FOOD SHORTAGE: A man pushes a cart filled with what appears to be jugs of water in Yelda, a town in the Damascus suburbs of West Ghouta, reportedly telling the photographer, “don’t take a picture of my face…everyone sees us but no one takes mercy on us except God.”

“The regime controls how much, and what types of food enter Yelda,” Mohamad al-Halwani, a Yelda resident and photographer told Syria direct Monday, adding that “water is [still] cut off and only reaches a few residential areas.”

The Syrian government imposed a siege around rebel-held Yelda from March 2012 until February 2014 and prevented the entry of food into the village, leading to widespread hunger—as documented by videos and photos uploaded to social media websites by local activists during the famine.

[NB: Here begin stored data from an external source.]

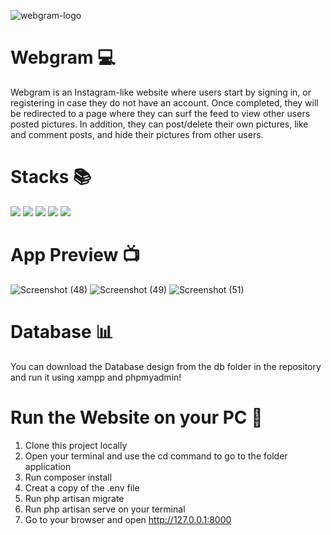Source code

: ![webgram-logo](https://user-images.githubusercontent.com/102797454/202915920-a132c0db-2bd9-42cd-85d4-ce6ba711ffe2.png)

# Webgram :computer:

Webgram is an Instagram-like website where users start by signing in, or registering in case they do not have an account. Once completed, they will be redirected to a page where they can surf the feed to view other users posted pictures. In addition, they can post/delete their own pictures, like and comment posts, and hide their pictures from other users.

# Stacks :books: 
<img src="https://img.shields.io/badge/-PHP-232531?logo=php&logoColor=white&style=for-the-badge" ></img>
<img src="https://img.shields.io/badge/-MYSQL-00758f?logo=mysql&logoColor=white&style=for-the-badge" ></img>
<img src="https://img.shields.io/badge/HTML5-E34F26?style=flat-square&logo=HTML5&logoColor=white"></img>
<img src="https://img.shields.io/badge/CSS-239120?&style=for-the-badge&logo=css3&logoColor=white"></img>
<img src="https://img.shields.io/badge/Laravel-FF2D20?style=for-the-badge&logo=laravel&logoColor=white"></img>

# App Preview :tv:
![Screenshot (48)](https://user-images.githubusercontent.com/102797454/202916641-b63c24bf-cec5-4d30-9c82-f864c1a8657e.png)
![Screenshot (49)](https://user-images.githubusercontent.com/102797454/202916647-0ed44520-c188-4b6c-ab18-07c462894e49.png)
![Screenshot (51)](https://user-images.githubusercontent.com/102797454/202916652-01c3f101-fa88-42de-926c-44365dfdbdd5.png)

# Database :bar_chart:

You can download the Database design from the db folder in the repository and run it using xampp and phpmyadmin!

# Run the Website on your PC :arrow_down_small:
1. Clone this project locally
2. Open your terminal and use the cd command to go to the folder application
3. Run composer install
4. Creat a copy of the .env file
5. Run php artisan migrate
6. Run php artisan serve on your terminal
7. Go to your browser and open http://127.0.0.1:8000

Yelda residents have continued to struggle through harsh living conditions even after a truce was signed between rebel fighters and the regime February 17, which stipulated the unimpeded entry of food, and free travel in and out of the village.

Only 40 percent of residents have the money to purchase what limited quantities of food do enter the town, according to an announcement published Sunday by the Yelda Local Coordination Committee.

Further, electricity is turned on for two hours a day, transportation and fuel are more than twice as expensive than in surrounding areas and residents are still prevented from going to work outside the village by regime-imposed checkpoints.

The people of Yelda have taken new measures to combat hunger, planting small gardens on their roofs and in alleyways.

Under a picture of plants growing next to satellite dishes, which appeared Sunday on the Yelda Local Coordination Committee’s Facebook page, a caption pays tribute to Yelda’s resilience.

“Hunger did not conquer us, we tamed it bit by bit, over time—and so that they don’t betray us again, and fight us again we invented solutions and alternatives.”